* [ABOUT THIS EXERCISE]
Everything in the records is to be written out exactly, except the pictures.

* [ENTRIES SHOWN]
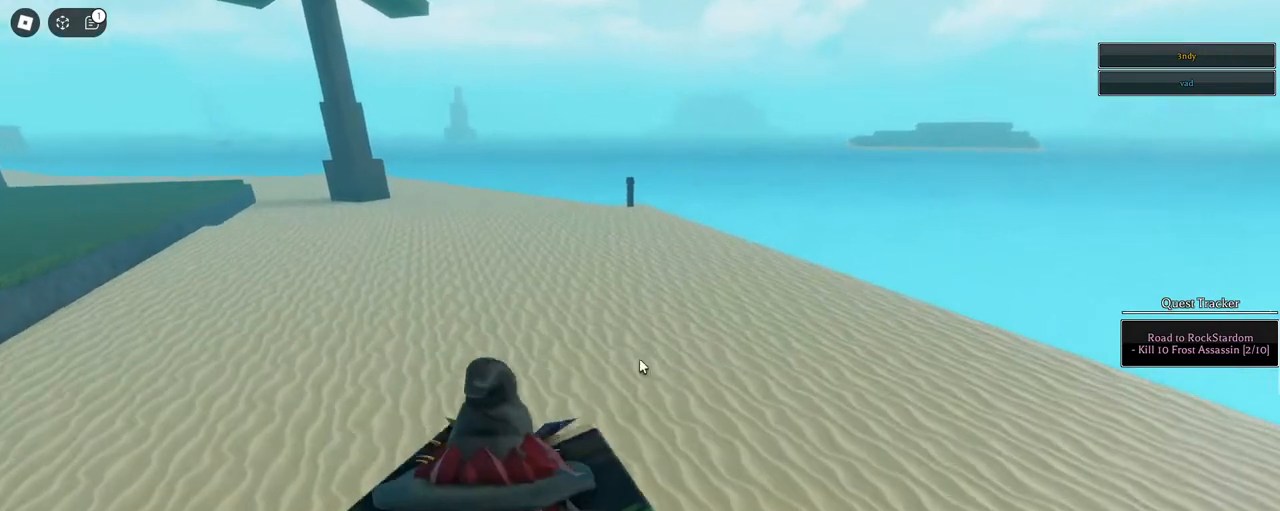
{"keys": ["w"], "mouse": [], "events": [[67, "1", "up"], [117, "shift", "down"], [300, "shift", "up"]]}
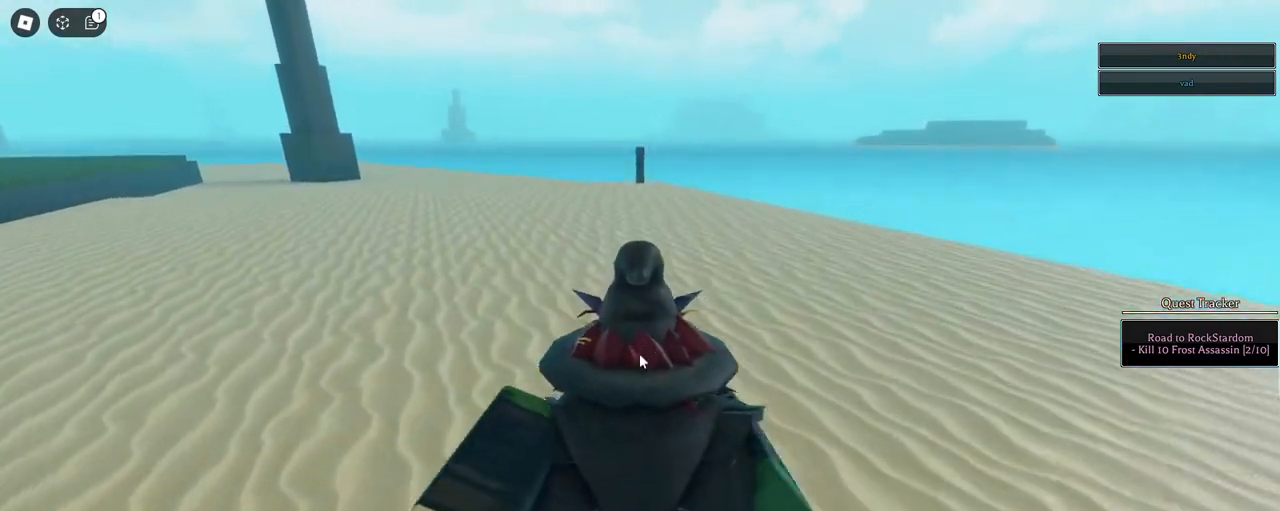
{"keys": ["w"], "mouse": [], "events": [[33, "q", "down"], [83, "q", "up"], [183, "q", "down"], [217, "q", "up"], [267, "q", "down"], [367, "q", "up"], [400, "q", "down"], [500, "q", "up"]]}
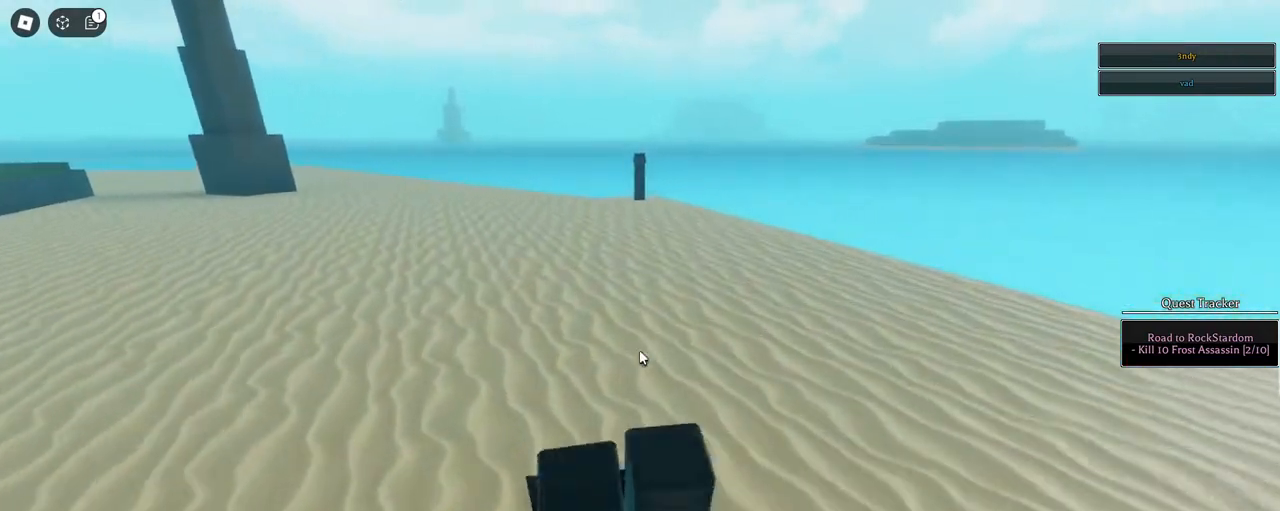
{"keys": ["alt", "space", "w"], "mouse": [], "events": [[50, "q", "down"], [150, "q", "up"], [150, "space", "down"], [283, "space", "up"], [333, "space", "down"], [467, "alt", "down"]]}
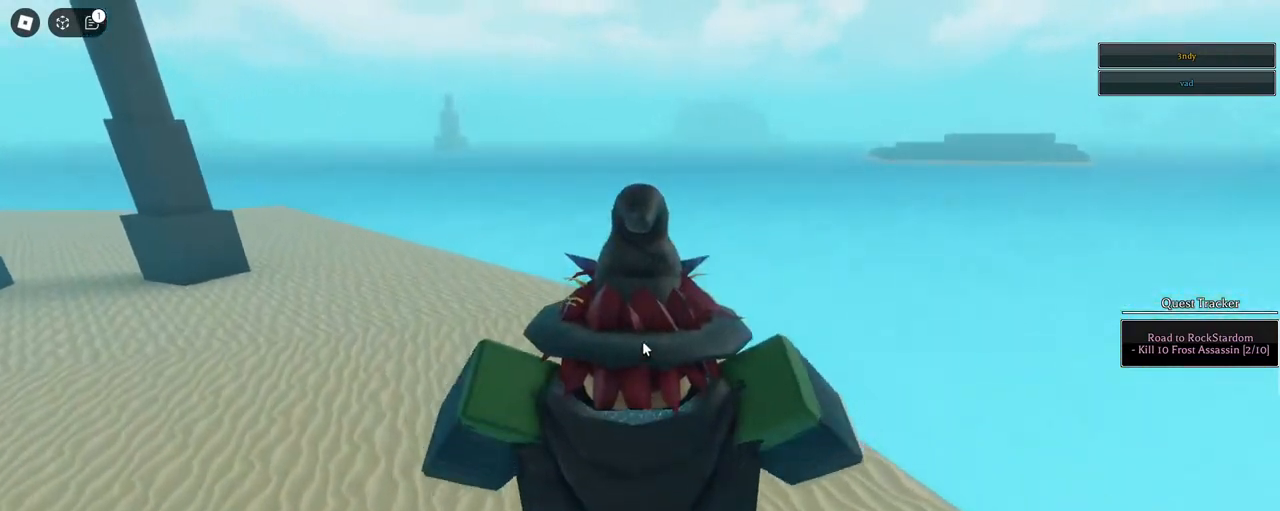
{"keys": ["space", "w"], "mouse": [], "events": [[17, "alt", "up"], [150, "space", "up"], [200, "space", "down"], [300, "space", "up"], [350, "space", "down"], [400, "space", "up"], [433, "space", "down"]]}
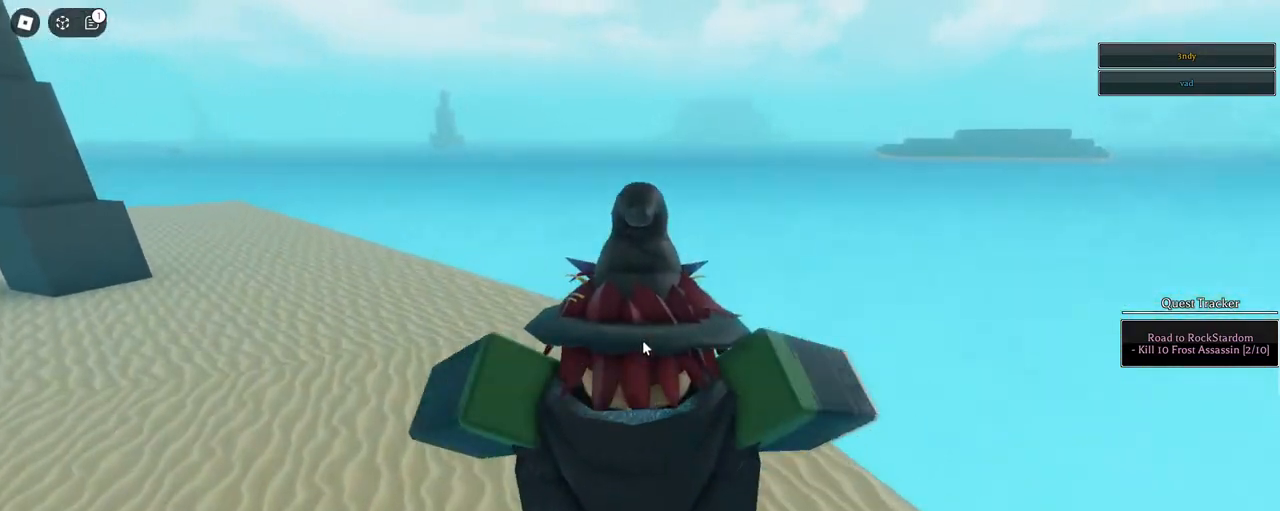
{"keys": ["w"], "mouse": [], "events": [[83, "space", "up"], [133, "shift", "down"], [267, "shift", "up"]]}
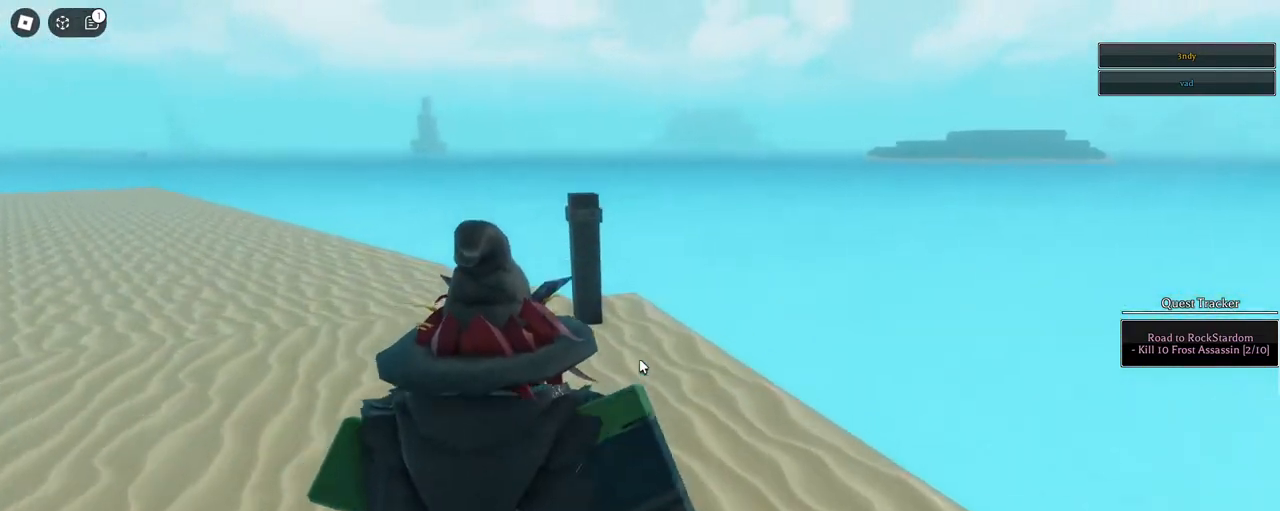
{"keys": ["g"], "mouse": [], "events": [[233, "mouse_wheel", "down"], [283, "mouse_wheel", "up"], [433, "g", "down"], [467, "w", "up"]]}
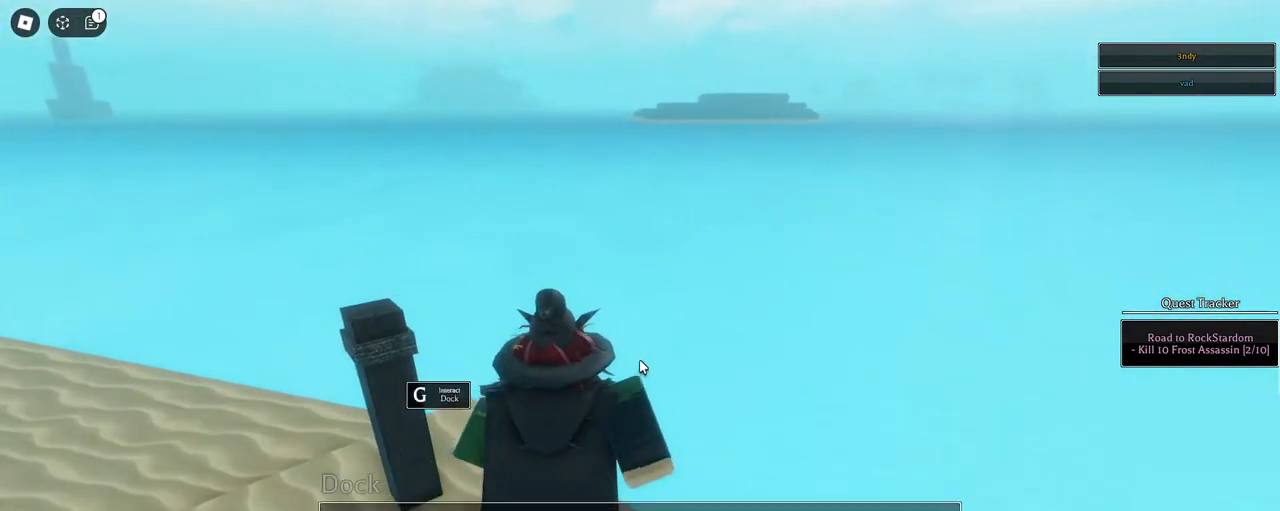
{"keys": ["g"], "mouse": [], "events": [[17, "g", "up"], [67, "g", "down"], [150, "g", "up"], [217, "g", "down"], [300, "g", "up"], [350, "g", "down"], [400, "g", "up"], [483, "g", "down"]]}
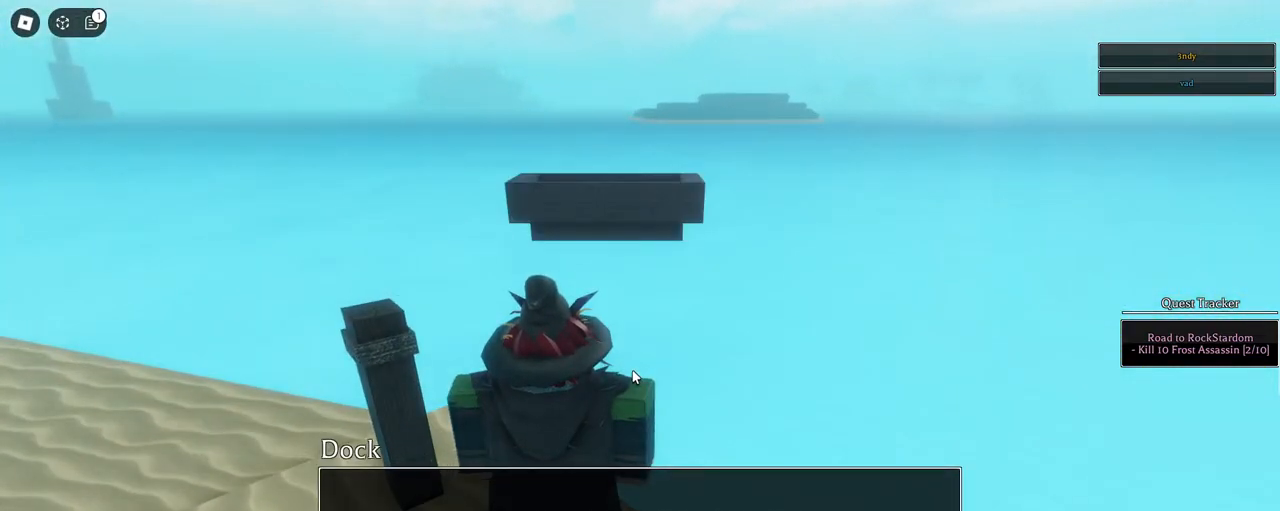
{"keys": [], "mouse": [], "events": [[33, "g", "up"], [133, "g", "down"], [167, "g", "up"]]}
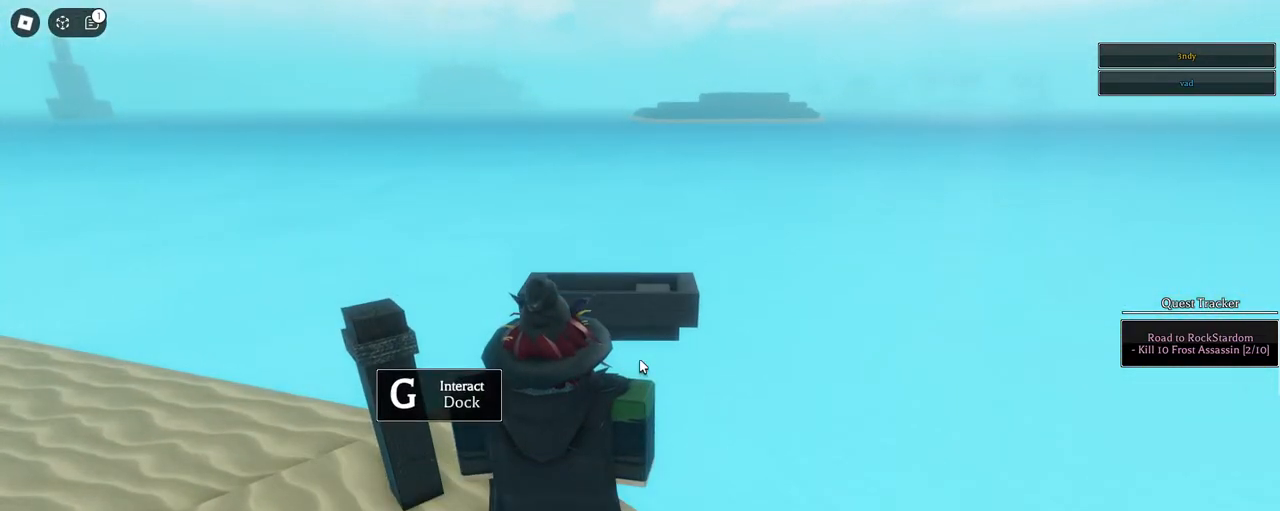
{"keys": ["space", "w"], "mouse": [], "events": [[133, "w", "down"], [233, "a", "down"], [333, "a", "up"], [417, "space", "down"]]}
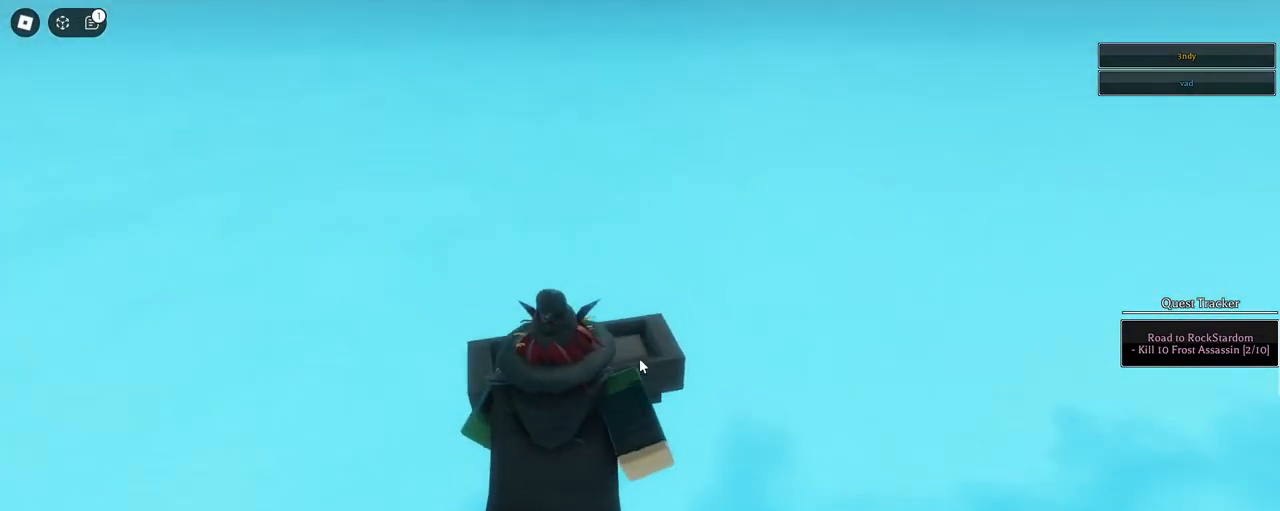
{"keys": ["g"], "mouse": [], "events": [[67, "space", "up"], [383, "mouse_wheel", "down"], [433, "mouse_wheel", "up"], [433, "w", "up"], [483, "g", "down"]]}
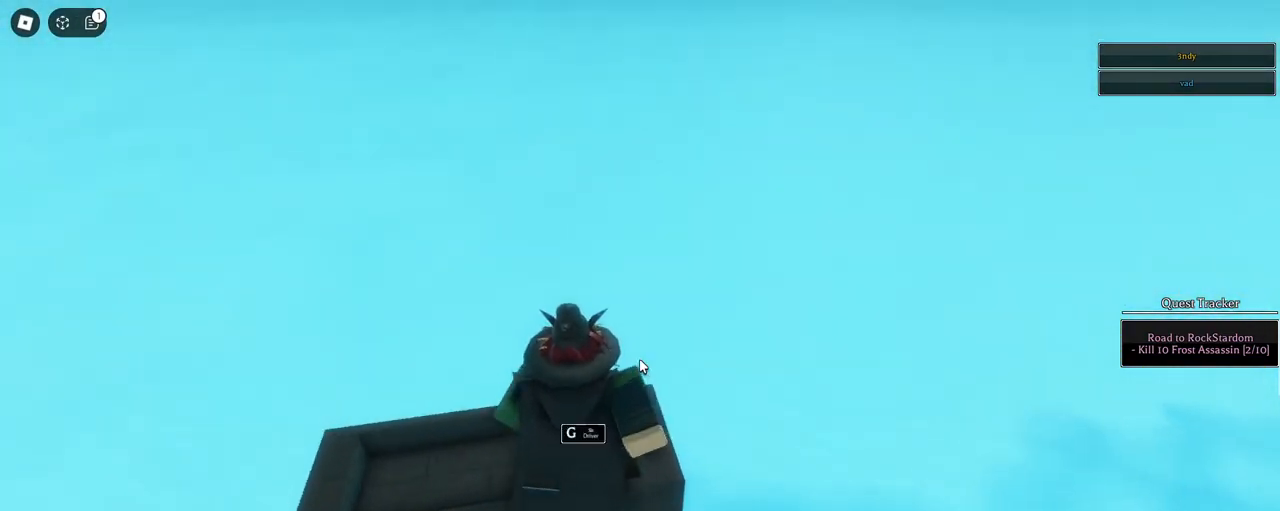
{"keys": ["d"], "mouse": ["right"], "events": [[83, "g", "up"], [167, "mouse_right", "down"], [167, "shift", "down"], [217, "a", "down"], [217, "d", "down"], [217, "w", "down"], [317, "a", "up"], [367, "shift", "up"], [367, "w", "up"]]}
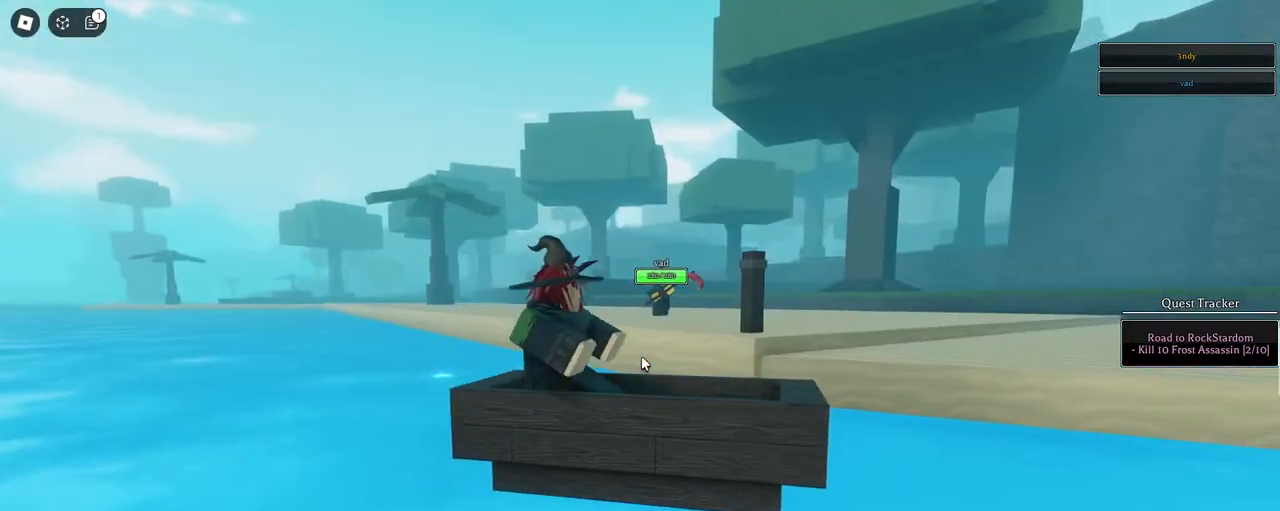
{"keys": ["d"], "mouse": ["right"], "events": []}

* [ANSWER TO THIS EXERCISE]
{"keys": ["w"], "mouse": [], "events": [[67, "1", "up"], [117, "shift", "down"], [300, "shift", "up"]]}
{"keys": ["w"], "mouse": [], "events": [[33, "q", "down"], [83, "q", "up"], [183, "q", "down"], [217, "q", "up"], [267, "q", "down"], [367, "q", "up"], [400, "q", "down"], [500, "q", "up"]]}
{"keys": ["alt", "space", "w"], "mouse": [], "events": [[50, "q", "down"], [150, "q", "up"], [150, "space", "down"], [283, "space", "up"], [333, "space", "down"], [467, "alt", "down"]]}
{"keys": ["space", "w"], "mouse": [], "events": [[17, "alt", "up"], [150, "space", "up"], [200, "space", "down"], [300, "space", "up"], [350, "space", "down"], [400, "space", "up"], [433, "space", "down"]]}
{"keys": ["w"], "mouse": [], "events": [[83, "space", "up"], [133, "shift", "down"], [267, "shift", "up"]]}
{"keys": ["g"], "mouse": [], "events": [[233, "mouse_wheel", "down"], [283, "mouse_wheel", "up"], [433, "g", "down"], [467, "w", "up"]]}
{"keys": ["g"], "mouse": [], "events": [[17, "g", "up"], [67, "g", "down"], [150, "g", "up"], [217, "g", "down"], [300, "g", "up"], [350, "g", "down"], [400, "g", "up"], [483, "g", "down"]]}
{"keys": [], "mouse": [], "events": [[33, "g", "up"], [133, "g", "down"], [167, "g", "up"]]}
{"keys": ["space", "w"], "mouse": [], "events": [[133, "w", "down"], [233, "a", "down"], [333, "a", "up"], [417, "space", "down"]]}
{"keys": ["g"], "mouse": [], "events": [[67, "space", "up"], [383, "mouse_wheel", "down"], [433, "mouse_wheel", "up"], [433, "w", "up"], [483, "g", "down"]]}
{"keys": ["d"], "mouse": ["right"], "events": [[83, "g", "up"], [167, "mouse_right", "down"], [167, "shift", "down"], [217, "a", "down"], [217, "d", "down"], [217, "w", "down"], [317, "a", "up"], [367, "shift", "up"], [367, "w", "up"]]}
{"keys": ["d"], "mouse": ["right"], "events": []}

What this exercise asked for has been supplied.